Indian pharma snaps up U.S. manufacturing with $1.5B worth of deals in 2015

Cipla closed a $550 million deal last week that got the Indian drugmaker its first U.S. manufacturing facility and a bunch of new products. Cipla's deal was just one of more than 30 that Indian drugmakers have made in the U.S. in the last the 5 years as they seek to get their hands on technology that would be hard to duplicate in India.

Citing Dealogic, Dow Jones Business News reports that Indian drugmakers last year struck $1.5 billion in deals for U.S. operations and have announced or completed 31 deals in the U.S. since 2010.

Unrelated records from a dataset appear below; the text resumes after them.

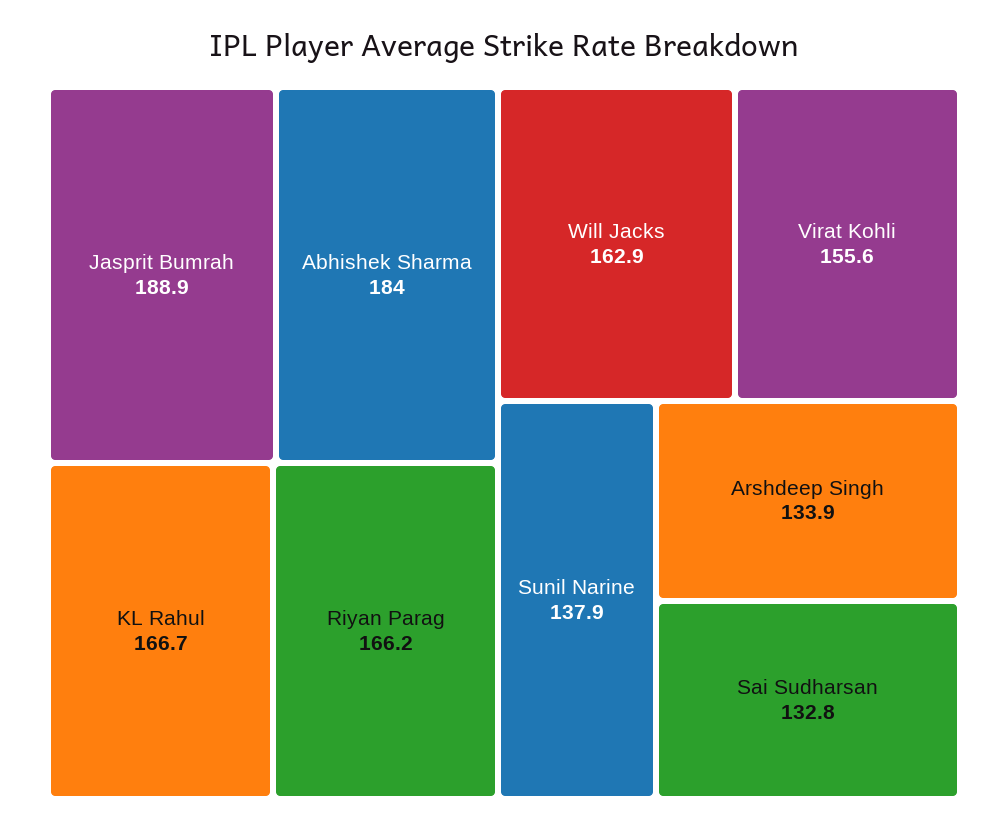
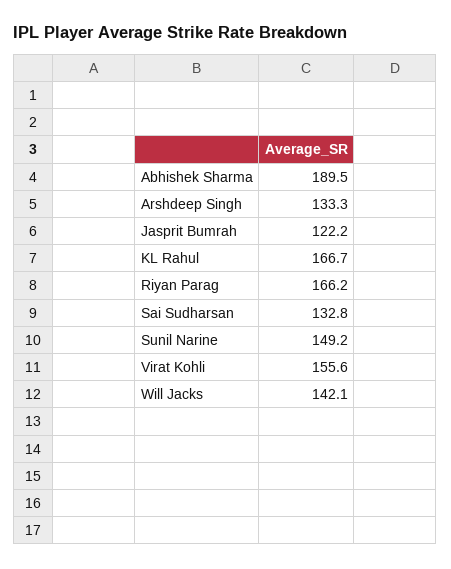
  {
-   "Jasprit Bumrah": 188.9,
+   "Jasprit Bumrah": 122.2,
-   "Abhishek Sharma": 184,
+   "Abhishek Sharma": 189.5,
    "KL Rahul": 166.7,
    "Riyan Parag": 166.2,
-   "Will Jacks": 162.9,
+   "Will Jacks": 142.1,
    "Virat Kohli": 155.6,
-   "Sunil Narine": 137.9,
+   "Sunil Narine": 149.2,
-   "Arshdeep Singh": 133.9,
+   "Arshdeep Singh": 133.3,
    "Sai Sudharsan": 132.8
  }

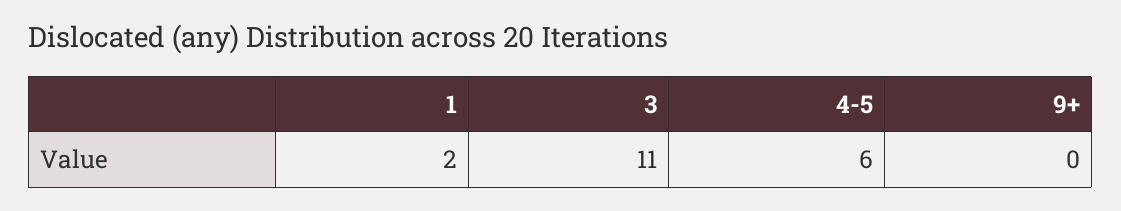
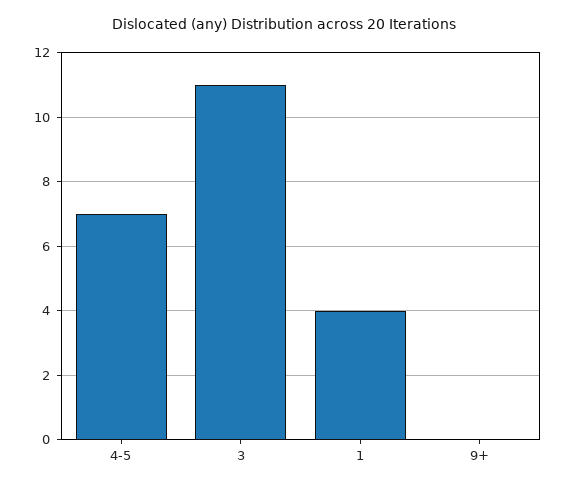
  {
-   "1": 2,
+   "1": 4,
    "3": 11,
-   "4-5": 6,
+   "4-5": 7,
    "9+": 0
  }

The rush to buy U.S. manufacturing comes as many of India's largest drugmakers have had the plants that ship to the U.S. crippled after FDA inspections found serious issues with manufacturing quality and data integrity. Warning letters have been issued to Indian plants owned by Sun Pharmaceutical, Dr. Reddy's Laboratories ($RDY) and Wockhardt, as well three owned by Mylan ($MYL). Some companies have had all of their products banned, leaving them with no product sales in the world's richest pharma market.

Among those was an agreement by Mumbai-based Lupin Pharmaceuticals and Glenmark Pharmaceuticals, both of which will get specialized operations here. Lupin last year agreed to pay $900 million to get Gavis Pharmaceuticals and Novel Laboratories, two New Jersey generics companies which will allow Lupin to make generic version of the highly regulated drugs OxyContin and Ritalin. Glenmark is building its own $100-million-plus facility in Monroe, NC, where it will manufacture drugs in prefilled syringes.

Glenmark managing director Glenn Saldanha

Glenn Saldanha, managing director of Glenmark, told Dow Jones that while it will cost the company more to manufacture in the U.S. compared to India, his company can manufacture more sophisticated, higher quality products here. "That is the trade-off," he said.

But manufacturing in the U.S. is no guarantee that there will not be FDA concerns. Mumbai-based Cipla got a 350,000-square-foot manufacturing plant in Long Island, NY, with its $550 million buyout of InvaGen Pharmaceuticals, a Hauppauge, NY-based generics maker with 32 products on the market and 30 in the pipeline. But several months ahead of the announced deal, the FDA issued a Form 483 for several issues at the three-unit InvaGen plant, issues that will now be Cipla's to resolve.